## Given entries
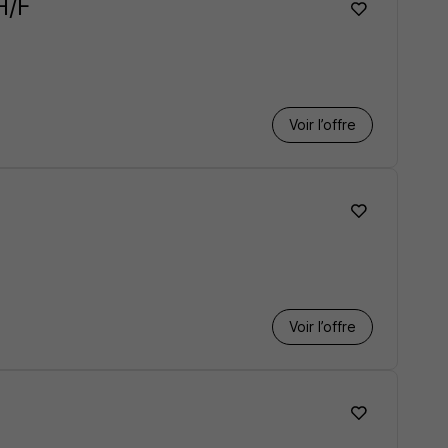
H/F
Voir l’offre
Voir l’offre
---
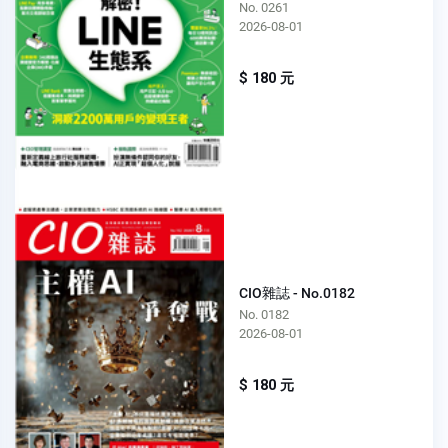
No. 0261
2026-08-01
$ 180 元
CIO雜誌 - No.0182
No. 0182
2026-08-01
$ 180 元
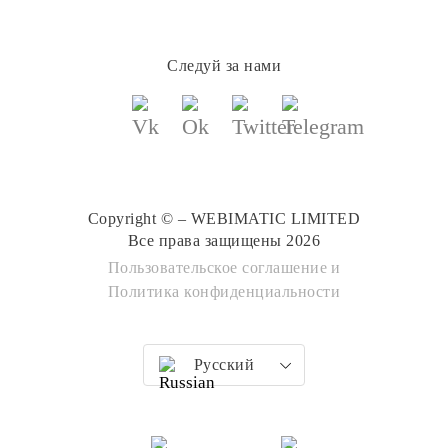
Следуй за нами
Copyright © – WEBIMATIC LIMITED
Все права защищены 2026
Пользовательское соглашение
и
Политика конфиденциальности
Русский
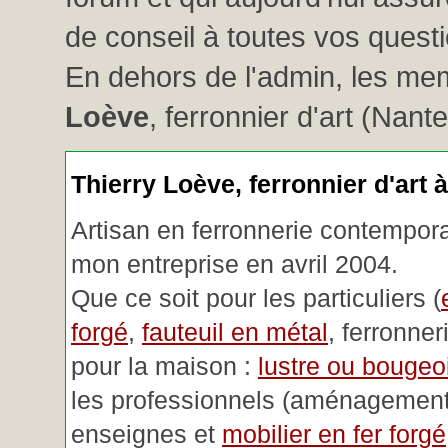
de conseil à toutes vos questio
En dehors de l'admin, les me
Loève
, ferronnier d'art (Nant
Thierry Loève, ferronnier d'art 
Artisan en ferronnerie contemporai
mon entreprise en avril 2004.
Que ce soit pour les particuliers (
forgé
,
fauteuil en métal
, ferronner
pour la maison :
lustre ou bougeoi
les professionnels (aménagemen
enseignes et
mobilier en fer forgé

## Action item
Locate and copy each line in the data above that includes the word "Loève".

## Response to the task
Loève
Thierry Loève, ferronnier d'art 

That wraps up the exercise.